Entre as revindicações dos povos indígenas, estão a construção de escolas nas aldeias, formação de professores, produção de material didático específico, garantia de merenda e transporte escolar.
Atualmente, 1.473 educadores fazem formação intercultural de nível médio. A formação de professores para as séries iniciais do ensino fundamental indígena é realizada pela Secretaria de Educação do Amazonas. Na educação básica, o estado tem, este ano, 57.727 estudantes distribuídos em 940 escolas.
A licenciatura intercultural, que qualifica educadores para as séries finais do ensino fundamental e médio, é de responsabilidade das instituições federais de educação superior. Os territórios etnoeducacionais do Amazonas são formados por povos do Rio Negro, Baixo Amazonas, Juruá-Purus, Médio Solimões, Alto Solimões e Vale do Javari.
Professores
Este ano, o Ministério da Educação vai lançar um edital de apoio à formação superior de professores que atuam em escolas indígenas de educação básica. A chamada faz parte do Programa de Formação Superior e Licenciatura Indígena (Prolind) e é destinado às instituições públicas de educação superior.
Atualmente, o Brasil possui 2.819 escolas indígenas que atendem cerca de 195 mil estudantes, distribuídos da educação infantil até o ensino médio.

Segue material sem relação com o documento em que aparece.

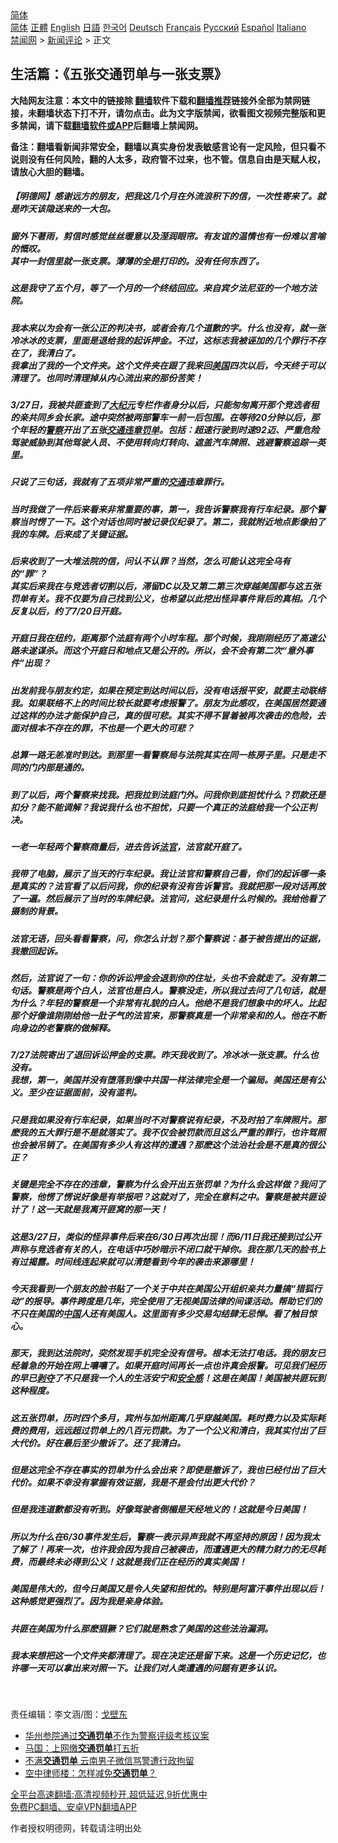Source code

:  <!-- 面包屑导航 --> <div class="breadcrumb"><!-- GTranslate: https://gtranslate.io/ -->  <div class="switcher notranslate">  <div class="selected">  <a href="#" onclick="return false;"> 简体</a>  </div>  <div class="option">  <a href="https://www.bannedbook.org" onclick="doGTranslate('zh-CN|zh-CN');jQuery('div.switcher div.selected a').html(jQuery(this).html());return false;" title="简体中文" class="nturl selected"> 简体</a>  <a href="https://www.bannedbook.org/zh-tw/" onclick="doGTranslate('zh-CN|zh-TW');jQuery('div.switcher div.selected a').html(jQuery(this).html());return false;" title="繁體中文" class="nturl"> 正體</a>  <a href="https://www.bannedbook.org/en/" onclick="doGTranslate('zh-CN|en');jQuery('div.switcher div.selected a').html(jQuery(this).html());return false;" title="English" class="nturl"> English</a>  <a href="https://www.bannedbook.org/ja/" onclick="doGTranslate('zh-CN|ja');jQuery('div.switcher div.selected a').html(jQuery(this).html());return false;" title="日本語" class="nturl"> 日語</a>  <a href="https://www.bannedbook.org/ko/" onclick="doGTranslate('zh-CN|ko');jQuery('div.switcher div.selected a').html(jQuery(this).html());return false;" title="한국어" class="nturl"> 한국어</a>  <a href="https://www.bannedbook.org/de/" onclick="doGTranslate('zh-CN|de');jQuery('div.switcher div.selected a').html(jQuery(this).html());return false;" title="Deutsch" class="nturl"> Deutsch</a>  <a href="https://www.bannedbook.org/fr/" onclick="doGTranslate('zh-CN|fr');jQuery('div.switcher div.selected a').html(jQuery(this).html());return false;" title="Français" class="nturl"> Français</a>  <a href="https://www.bannedbook.org/ru/" onclick="doGTranslate('zh-CN|ru');jQuery('div.switcher div.selected a').html(jQuery(this).html());return false;" title="Русский" class="nturl"> Русский</a>  <a href="https://www.bannedbook.org/es/" onclick="doGTranslate('zh-CN|es');jQuery('div.switcher div.selected a').html(jQuery(this).html());return false;" title="Español" class="nturl"> Español</a>  <a href="https://www.bannedbook.org/it/" onclick="doGTranslate('zh-CN|it');jQuery('div.switcher div.selected a').html(jQuery(this).html());return false;" title="Italiano" class="nturl"> Italiano</a>  </div>  </div>      <div class='breadcrumb-sub'><!-- Breadcrumb NavXT 6.3.0 --> <a href="https://www.bannedbook.org/" class="home">禁闻网</a> &gt; <a href="https://www.bannedbook.org/bnews/comments/" class="category">新闻评论</a> &gt; 正文</div></div><h2>生活篇：《五张交通罚单与一张支票》</h2> <p class="notice"><b>大陆网友注意：本文中的链接除 <a href="https://github.com/bannedbook/fanqiang" >翻墙</a>软件下载和<a href="https://github.com/killgcd/justmysocks/blob/master/README.md">翻墙推荐</a>链接外全部为禁网链接，未翻墙状态下打不开，请勿点击。此为文字版禁闻，欲看图文视频完整版和更多禁闻，请下载<a href="https://github.com/bannedbook/fanqiang">翻墙软件或APP</a>后翻墙上禁闻网。</p><p>备注：翻墙看新闻非常安全，翻墙以真实身份发表敏感言论有一定风险，但只看不说则没有任何风险，翻的人太多，政府管不过来，也不管。信息自由是天赋人权，请放心大胆的翻墙。</b></p>  <div class="entry"> <p>              <a href="https://i1.wp.com/upload-images-bucket-v64rleca837do.s3.eu-west-1.amazonaws.com/wp-content/uploads/2021/08/19212151/238856949_1161154937686150_7599858245551253189_n.jpg?fit=958%2C1280&#038;ssl=1" data-caption=""></a>                            </p> <h5>【明德网】感谢远方的朋友，把我这几个月在外流浪积下的信，一次性寄来了。就是昨天该隐送来的一大包。</h5> <h5>窗外下著雨，剪信时感觉丝丝暖意以及溼润眼帘。有友谊的温情也有一份难以言喻的慨叹。<br /> 其中一封信里就一张支票。薄薄的全是打印的。没有任何东西了。</h5> <h5>这是我守了五个月，等了一个月的一个终结回应。来自宾夕法尼亚的一个地方法院。</h5> <h5>我本来以为会有一张公正的判决书，或者会有几个道歉的字。什么也没有，就一张冷冰冰的支票，里面是退给我的起诉押金。不过，这标志我被诬加的几个罪行不存在了，我清白了。<br /> 我拿出了我的一个文件夹。这个文件夹在跟了我来回<a href="https://www.bannedbook.org/bnews/tag/%e7%be%8e%e5%9b%bd/" class="st_tag internal_tag" rel="tag" title="标签 美国 下的日志">美国</a>四次以后，今天终于可以清理了。也同时清理掉从内心流出来的那份苦笑！</h5> <h5>3/27日，我被共匪查到了<span class='wp_keywordlink_affiliate'><a href="http://www.epochtimes.com/" title="大纪元" target="_blank">大纪元</a></span>专栏作者身分以后，只能匆匆离开那个竞选者租的亲共同乡会长家。途中突然被两部警车一前一后包围。在等待20分钟以后，那个年轻的<a href="https://www.bannedbook.org/bnews/tag/%e8%ad%a6%e5%af%9f/" class="st_tag internal_tag" rel="tag" title="标签 警察 下的日志">警察</a>开出了五张<a href="https://www.bannedbook.org/bnews/tag/%E4%BA%A4%E9%80%9A%E8%BF%9D%E7%AB%A0/" class="st_tag internal_tag" rel="tag" title="标签 交通违章 下的日志">交通违章</a><a href="https://www.bannedbook.org/bnews/tag/%E7%BD%9A%E5%8D%95/" class="st_tag internal_tag" rel="tag" title="标签 罚单 下的日志">罚单</a>。包括：超速行驶到时速92迈、严重危险驾驶威胁到其他驾驶人员、不使用转向灯转向、遮盖汽车牌照、逃避警察追踪一英里。</h5> <h5>只说了三句话，我就有了五项非常严重的<a href="https://www.bannedbook.org/bnews/tag/%E4%BA%A4%E9%80%9A/" class="st_tag internal_tag" rel="tag" title="标签 交通 下的日志">交通</a>违章罪行。</h5> <h5>当时我做了一件后来看来非常重要的事，第一，我告诉警察我有行车纪录。那个警察当时愣了一下。这个对话也同时被记录仪纪录了。第二，我就附近地点影像拍了我的车牌。后来成了关键证据。</h5> <h5>后来收到了一大堆法院的信，问认不认罪？当然，怎么可能认这完全乌有的“罪”？<br /> 其实后来我在与竞选者切割以后，滞留DC以及又第二第三次穿越美国都与这五张罚单有关。我不仅要为自己找到公义，也希望以此挖出怪异事件背后的真相。几个反复以后，约了7/20日开庭。</h5> <h5>开庭日我在纽约，距离那个法庭有两个小时车程。那个时候，我刚刚经历了高速公路未遂谋杀。而这个开庭日和地点又是公开的。所以，会不会有第二次“意外事件”出现？</h5> <h5>出发前我与朋友约定，如果在预定到达时间以后，没有电话报平安，就要主动联络我。如果联络不上的时间比较长就要考虑报警了。朋友为此感叹，在美国居然要通过这样的办法才能保护自己，真的很可悲。其实不得不冒着被再次袭击的危险，去面对根本不存在的罪，不也是一个更大的可悲？</h5> <h5>总算一路无恙准时到达。到那里一看警察局与法院其实在同一栋房子里。只是走不同的门内部是通的。</h5> <h5>到了以后，两个警察来找我。把我拉到法庭门外。问我你到底担忧什么？罚款还是扣分？能不能调解？我说我什么也不担忧，只要一个真正的法庭给我一个公正判决。</h5> <h5>一老一年轻两个警察商量后，进去告诉<a href="https://www.bannedbook.org/bnews/tag/%E6%B3%95%E5%AE%98/" class="st_tag internal_tag" rel="tag" title="标签 法官 下的日志">法官</a>，法官就开庭了。</h5> <h5>我带了电脑，展示了当天的行车纪录。我让法官和警察自己看，你们的起诉哪一条是真实的？法官看了以后问我，你的纪录有没有告诉警官。我就把那一段对话再放了一遍。然后展示了当时的车牌纪录。法官问，这纪录是什么时候的。我给他看了摄制的背景。</h5> <h5>法官无语，回头看看警察，问，你怎么计划？那个警察说：基于被告提出的证据，我撤回起诉。</h5> <h5>然后，法官说了一句：你的诉讼押金会退到你的住址，头也不会就走了。没有第二句话。警察是两个白人，法官也是白人。警察没走，所以我过去问了几句话，就是为什么？年轻的警察是一个非常有礼貌的白人。他绝不是我们想象中的坏人。比起那个好像谁刚刚给他一肚子气的法官来，那警察真是一个非常亲和的人。他在不断向身边的老警察的做解释。</h5> <h5>7/27法院寄出了退回诉讼押金的支票。昨天我收到了。冷冰冰一张支票。什么也没有。<br /> 我想，第一，美国并没有堕落到像中共国一样法律完全是一个骗局。美国还是有公义。至少在证据面前，没有滥判。</h5> <h5>只是我如果没有行车纪录，如果当时不对警察说有纪录，不及时拍了车牌照片。那麽我的五大罪行是不是就落实了。我不仅会被罚款而且这么严重的罪行，也许驾照也会被吊销了。在美国有多少人有这样的遭遇？那麽这个法治社会是不是真的很公正？</h5> <h5>关键是完全不存在的违章，警察为什么会开出五张罚单？为什么会这样做？我问了警察，他愣了愣说好像是有举报吧？这就对了，完全在意料之中。警察是被共匪设计了！这一天就是我离开匪窝的那一天！</h5> <h5>这是3/27日，类似的怪异事件后来在6/30日再次出现！而6/11日我还接到过公开声称与竞选者有关的人，在电话中巧妙暗示不闭口就干掉你。我在那几天的脸书上有过揭露。时间线连起来就可以清楚看到今年的袭击来源哪里！</h5> <h5>今天我看到一个朋友的脸书贴了一个关于中共在美国公开组织亲共力量搞“猎狐行动”的报导。事件跨度是几年，完全使用了无视美国法律的间谍活动。帮助它们的不只在美国的<span class='wp_keywordlink_affiliate'><a href="https://www.bannedbook.org/" title="中国" target="_blank">中国</a></span>人还有美国人。这里面有多少交易勾结肆无忌惮。看了触目惊心。</h5> <h5>那天，我到达法院时，突然发现手机完全没有信号。根本无法打电话。我的朋友已经着急的开始在网上嚷嚷了。如果开庭时间再长一点也许真会报警。可见我们经历的早已<span class='wp_keywordlink'><a href="https://www.bannedbook.org/forum2/topic21.html" title="《剥夺》 黄建民 著" target="_blank">剥夺</a></span>了不只是我一个人的生活安宁和<a href="https://www.bannedbook.org/bnews/tag/%E5%AE%89%E5%85%A8%E6%84%9F/" class="st_tag internal_tag" rel="tag" title="标签 安全感 下的日志">安全感</a>！这是在美国！美国被共匪玩到这种程度。</h5> <h5>这五张罚单，历时四个多月，宾州与加州距离几乎穿越美国。耗时费力以及实际耗费的费用，远远超过罚单上的八百元罚款。为了一个公义和清白，我其实付出了巨大代价。好在最后至少撤诉了。还了我清白。</h5> <h5>但是这完全不存在事实的罚单为什么会出来？即使是撤诉了，我也已经付出了巨大代价。如果不幸没有掌握有效证据，我是不是会付出更大代价？</h5> <h5>但是我连道歉都没有听到。好像驾驶者倒楣是天经地义的！这就是今日美国！</h5> <h5>所以为什么在6/30事件发生后，警察一表示异声我就不再坚持的原因！因为我太了解了！再来一次，也许我会因为我自己被袭击，而遭遇更大的精力财力的无尽耗费，而最终未必得到公义！这就是我们正在经历的真实美国！</h5> <h5>美国是伟大的，但今日美国又是令人失望和担忧的。特别是阿富汗事件出现以后！这种感觉更强烈了。因为我是亲身体验。</h5> <h5>共匪在美国为什么那麽猖獗？它们就是熟念了美国的这些法治漏洞。</h5> <h5>我本来想把这一个文件夹都清理了。现在决定还是留下来。这是一个历史记忆，也许哪一天可以拿出来对照一下。让我们对人类遭遇的问题有更多认识。</h5> <p></p>  <p>&nbsp;</p> <p>责任编辑：李文涵/图：<a href="https://www.bannedbook.org/bnews/tag/%E6%88%88%E5%A3%81%E4%B8%9C/" class="st_tag internal_tag" rel="tag" title="标签 戈壁东 下的日志">戈壁东</a></p>  <ul class='op-related-articles' title='相关阅读'> <li><a href='https://www.bannedbook.org/bnews/worldnews/usa/20200219/1279449.html' target='_blank'>华州参院通过<b>交通罚单</b>不作为警察评级考核议案</a></li> <li><a href='https://www.bannedbook.org/bnews/baitai/20200114/1258873.html' target='_blank'>马国：上网缴<b>交通罚单</b>打五折</a></li> <li><a href='https://www.bannedbook.org/bnews/headline/20170223/718538.html' target='_blank'>不满<b>交通罚单</b>  云南男子微信骂警遭行政拘留</a></li> <li><a href='https://www.bannedbook.org/bnews/sohnews/20160824/575948.html' target='_blank'>空中律师楼：怎样减免<b>交通罚单</b>？</a></li> </ul> <p class="texttj"> <a href="https://github.com/bannedbook/fanqiang/wiki/V2ray%E6%9C%BA%E5%9C%BA" target="_blank">全平台高速翻墙:高清视频秒开,超低延迟,9折优惠中</a><br/> <a href="https://github.com/bannedbook/fanqiang/wiki/%E7%A6%81%E9%97%BB%E7%BD%91%E5%AE%89%E5%8D%93%E7%BF%BB%E5%A2%99%E6%96%B0%E9%97%BBAPP" target="_blank">免费PC翻墙、安卓VPN翻墙APP</a></p><p>作者授权明德网，转载请注明出处</p> <a name='sharetosocial'></a>  <div style="margin-bottom:5px;padding-bottom:5px;clear:both"> <div id="archive-pix-1" class="banner-ads"> <!-- AuctionX Display platform tag START --> <div id="26318x728x90x621x_ADSLOT2" clicktrack="%%CLICK_URL_ESC%%"></div> <!-- AuctionX Display platform tag END --> </div> <div id="archive-pix-2" class="banner-ads"> <!-- AuctionX Display platform tag START --> <div id="26315x300x250x621x_ADSLOT2" clicktrack="%%CLICK_URL_ESC%%"></div> <!-- AuctionX Display platform tag END --> </div> </div>  <div id="archive-pix-1" class="banner-ads"> <!-- AuctionX Display platform tag START --> <div id="26318x728x90x621x_ADSLOT3" clicktrack="%%CLICK_URL_ESC%%"></div> <!-- AuctionX Display platform tag END --> </div> </div><!--END ENTRY--> 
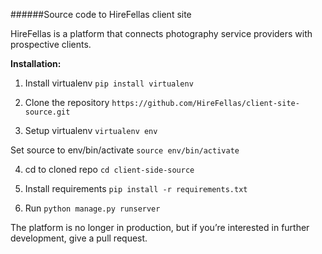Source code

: ######Source code to HireFellas client site

HireFellas is a platform that connects photography service providers with prospective clients.

**Installation:**<br>
1) Install virtualenv
`pip install virtualenv`

2) Clone the repository
`https://github.com/HireFellas/client-site-source.git`

3) Setup virtualenv
`virtualenv env`

Set source to env/bin/activate
`source env/bin/activate`

4) cd to cloned repo
`cd client-side-source`

5) Install requirements
`pip install -r requirements.txt`

6) Run
`python manage.py runserver`


The platform is no longer in production, but if you’re interested in further development, give a pull request.
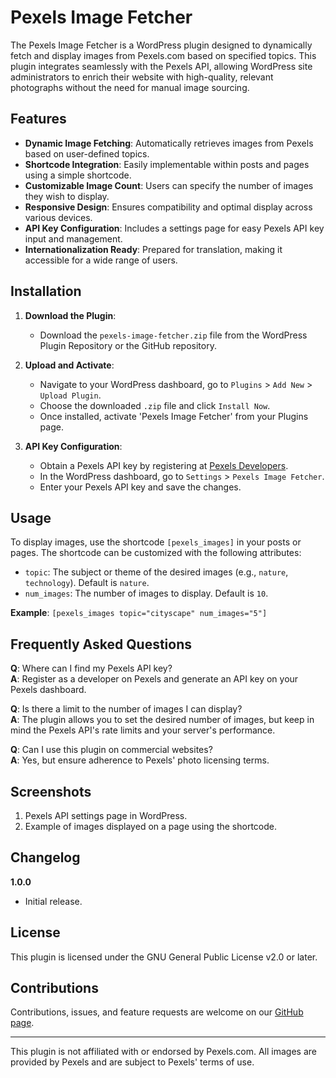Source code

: # Pexels Image Fetcher

The Pexels Image Fetcher is a WordPress plugin designed to dynamically fetch and display images from Pexels.com based on specified topics. This plugin integrates seamlessly with the Pexels API, allowing WordPress site administrators to enrich their website with high-quality, relevant photographs without the need for manual image sourcing.

## Features

- **Dynamic Image Fetching**: Automatically retrieves images from Pexels based on user-defined topics.
- **Shortcode Integration**: Easily implementable within posts and pages using a simple shortcode.
- **Customizable Image Count**: Users can specify the number of images they wish to display.
- **Responsive Design**: Ensures compatibility and optimal display across various devices.
- **API Key Configuration**: Includes a settings page for easy Pexels API key input and management.
- **Internationalization Ready**: Prepared for translation, making it accessible for a wide range of users.

## Installation

1. **Download the Plugin**:
   - Download the `pexels-image-fetcher.zip` file from the WordPress Plugin Repository or the GitHub repository.

2. **Upload and Activate**:
   - Navigate to your WordPress dashboard, go to `Plugins` > `Add New` > `Upload Plugin`.
   - Choose the downloaded `.zip` file and click `Install Now`.
   - Once installed, activate 'Pexels Image Fetcher' from your Plugins page.

3. **API Key Configuration**:
   - Obtain a Pexels API key by registering at [Pexels Developers](https://www.pexels.com/api/new/).
   - In the WordPress dashboard, go to `Settings` > `Pexels Image Fetcher`.
   - Enter your Pexels API key and save the changes.

## Usage

To display images, use the shortcode `[pexels_images]` in your posts or pages. The shortcode can be customized with the following attributes:

- `topic`: The subject or theme of the desired images (e.g., `nature`, `technology`). Default is `nature`.
- `num_images`: The number of images to display. Default is `10`.

**Example**: `[pexels_images topic="cityscape" num_images="5"]`

## Frequently Asked Questions

**Q**: Where can I find my Pexels API key?  
**A**: Register as a developer on Pexels and generate an API key on your Pexels dashboard.

**Q**: Is there a limit to the number of images I can display?  
**A**: The plugin allows you to set the desired number of images, but keep in mind the Pexels API's rate limits and your server's performance.

**Q**: Can I use this plugin on commercial websites?  
**A**: Yes, but ensure adherence to Pexels' photo licensing terms.

## Screenshots

1. Pexels API settings page in WordPress.
2. Example of images displayed on a page using the shortcode.

## Changelog

**1.0.0**
- Initial release.

## License

This plugin is licensed under the GNU General Public License v2.0 or later.

## Contributions

Contributions, issues, and feature requests are welcome on our [GitHub page](https://github.com/yourgithubusername/pexels-image-fetcher).

---

This plugin is not affiliated with or endorsed by Pexels.com. All images are provided by Pexels and are subject to Pexels' terms of use.
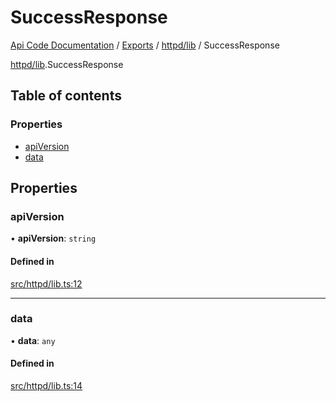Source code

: # SuccessResponse
 
[Api Code Documentation](../README.md) / [Exports](../modules.md) / [httpd/lib](../modules/httpd_lib.md) / SuccessResponse

[httpd/lib](../modules/httpd_lib.md).SuccessResponse

## Table of contents

### Properties

- [apiVersion](httpd_lib.SuccessResponse.md#apiversion)
- [data](httpd_lib.SuccessResponse.md#data)

## Properties

### apiVersion

• **apiVersion**: `string`

#### Defined in

[src/httpd/lib.ts:12](https://github.com/openkfw/TruBudget/blob/3b9e793/api/src/httpd/lib.ts#L12)

___

### data

• **data**: `any`

#### Defined in

[src/httpd/lib.ts:14](https://github.com/openkfw/TruBudget/blob/3b9e793/api/src/httpd/lib.ts#L14)
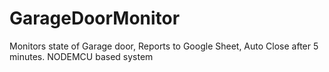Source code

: # GarageDoorMonitor
Monitors state of Garage door, Reports to Google Sheet, Auto Close after 5 minutes.  NODEMCU based system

Entretanto, ainda existe uma concentração de 54,4% das matrículas nos anos iniciais do ensino fundamental.
A legislação brasileira estabelece que nas escolas indígenas o exercício da docência deve ser preferencialmente realizado por professores indígenas. Hoje, 96% das escolas indígenas têm em seus quadros a totalidade de professores indígenas. A maioria está localizada no Norte do País, principalmente na região amazônica.
Territórios
O Decreto nº 6.861/2009, que trata sobre os territórios etnoeducacionais, diz que os objetivos dos locais são valorizar a cultura dos povos indígenas, afirmar e manter a diversidade, fortalecer as práticas socioculturais e as línguas maternas, desenvolver currículos e programas específicos, elaborar material didático específico e diferenciado e afirmar as identidades étnicas.
O artigo 5º do decreto estabelece que a União prestará apoio técnico e financeiro a cinco ações voltadas para a ampliação da educação escolar indígena: construção de escolas, formação inicial e continuada de professores indígenas e de outros profissionais da educação, produção de material didático, ensino médio integrado à formação profissional, e alimentação escolar indígena.
O colegiado que dirige cada território é composto por representantes dos indígenas nele organizados, um por etnia, e por profissionais das secretarias de Educação dos estados e municípios, de universidades e institutos federais públicos, da Fundação Nacional do Índio (Funai), organizações não governamentais com atuação na área e do Ministério da Educação. Nesses colegiados, que têm atribuições consultivas e deliberativas, os povos indígenas dizem às instâncias governamentais que tipo de educação querem.
Educação indígena
As políticas públicas para Educação Escolar Indígena foram formuladas a partir da Constituição Federal de 1988, que estabeleceu uma nova postura de reconhecimento e valorização dos povos indígenas por parte do Estado brasileiro.
Em 1999, o Conselho Nacional de Educação criou as Diretrizes Curriculares Nacionais da Educação Escolar Indígena, que foi elaborada com a preocupação de manter a diversidade indígena.
Os povos indígenas, por sua vez, reivindicam a oferta da educação básica em seus territórios, para que a escola forme crianças, jovens e adultos comprometidos com os projetos comunitários de melhoria das condições de vida, com afirmação das identidades étnicas.